___ Selected passage ___

# Fireplace gas line creates high pitched whine/whistle at 50% gas or more



## vestaviascott (Mar 7, 2009)

Our plumber just finished hooking up our gas fireplace insert last night and we have a problem he was not able to offer a solution for. At 50% turn on the gas key and higher, there is a high pitched whine/whistle sound that gets progressively louder as the gas is increased to full.

I've attached some inline pics below showing our setup. This is a natural gas system. The sound appears to be coming from the area of the flex hose that connects from the copper to the fireplace insert pan inside the fireplace area.

Our gas fireplace









Gas supply lines under the fireplace:









Gas supply directly under the fireplace insert pan







F


----------



## jmon (Nov 5, 2012)

Maybe a blocked, clogged or damaged orifice in the burner tube. Just a guess. If it's new, return it for another one. If not, call or go to manufactures website for further advice/assistance. Just a suggestion.

Others will be along with more advice/suggestions.


----------



## bob22 (May 28, 2008)

I'm not a plumber but shouldn't those gas lines be strapped to something instead of hanging about in mid-air?
Looks like soft copper supplies; I'd think they should be strapped to wall or a running board or something to protect them.


----------



## vestaviascott (Mar 7, 2009)

Here is a better pic of the line that's in the area where all the noise appears to be coming from. The previous pic had a reflection off the bottom of the pan that made it confusing (to me) of how to interpret it.










Interestingly, you can blow through these plastic hoses and they whistle easily due to the ridges. I'm guessing I could try to replace this plastic hose with a "whistle free" variant as the cheapest troubleshooting option. For example, Amazon has one by "Deffco" that bills itself as "whistle free":

http://www.amazon.com/Dreffco-Non-Whistle-Flexible-Flex-Line/dp/B009S9CSNQ


----------



## bob22 (May 28, 2008)

Those hoses aren't plastic; they have a coating on the outside.


----------



## vestaviascott (Mar 7, 2009)

I suppose I mispoke. I can't see inside the hose, I'm just referring to the outside appearance. Perhaps its a rubber outer coating. The package says "Polymer coated"


----------



## beenthere (Oct 11, 2008)

___ Given entries ___

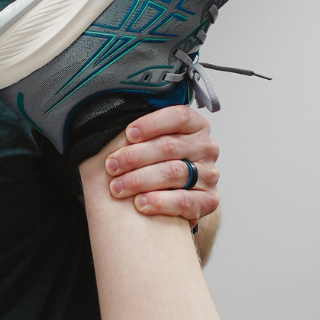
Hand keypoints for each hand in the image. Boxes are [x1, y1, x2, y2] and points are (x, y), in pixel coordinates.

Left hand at [102, 105, 219, 226]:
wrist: (175, 199)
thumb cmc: (155, 164)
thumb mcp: (152, 143)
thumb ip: (141, 134)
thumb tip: (109, 127)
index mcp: (196, 126)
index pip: (179, 116)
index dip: (152, 123)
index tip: (128, 134)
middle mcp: (207, 148)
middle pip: (169, 147)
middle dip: (135, 156)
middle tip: (111, 166)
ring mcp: (209, 174)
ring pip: (173, 173)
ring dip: (140, 180)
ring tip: (117, 188)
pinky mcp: (209, 200)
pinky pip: (184, 201)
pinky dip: (160, 202)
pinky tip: (140, 203)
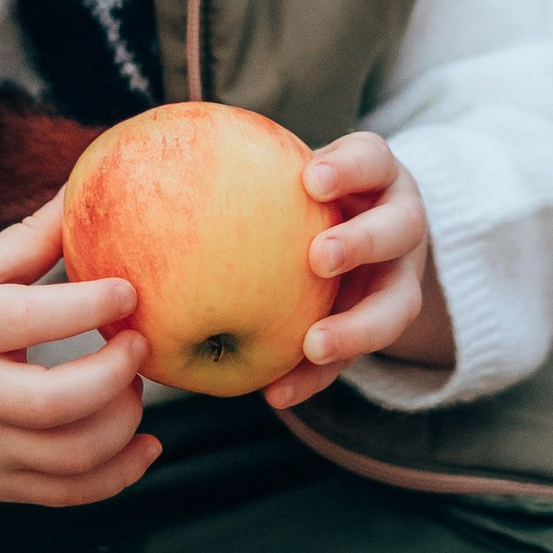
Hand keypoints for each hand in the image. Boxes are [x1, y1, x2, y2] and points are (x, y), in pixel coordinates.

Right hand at [0, 193, 155, 504]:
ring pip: (67, 457)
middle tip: (139, 343)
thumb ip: (31, 238)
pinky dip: (117, 476)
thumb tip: (86, 186)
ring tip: (132, 386)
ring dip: (122, 423)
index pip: (27, 320)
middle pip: (53, 403)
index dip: (86, 306)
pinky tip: (145, 445)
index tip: (129, 289)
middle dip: (114, 374)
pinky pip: (65, 494)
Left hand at [263, 132, 454, 410]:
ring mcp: (402, 279)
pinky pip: (356, 360)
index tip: (311, 179)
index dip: (348, 167)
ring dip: (356, 328)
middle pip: (400, 228)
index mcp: (379, 177)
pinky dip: (317, 377)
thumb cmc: (308, 197)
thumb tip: (150, 161)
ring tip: (313, 345)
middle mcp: (401, 224)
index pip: (373, 159)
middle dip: (362, 242)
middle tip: (319, 256)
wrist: (362, 240)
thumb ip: (250, 175)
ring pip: (398, 304)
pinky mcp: (382, 330)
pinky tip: (277, 393)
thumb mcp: (294, 175)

___

→ **Exercise requirements**
Answer from the gas fireplace thread:
(a) At what gas key setting does the whine first appear?
(b) What kind of gas does the system use?
(c) What does the package of the flex hose say about its coating?
The rows can be set aside; none of this work uses them.

→ **Worked solution**
(a) At 50% and higher.
(b) Natural gas.
(c) "Polymer coated"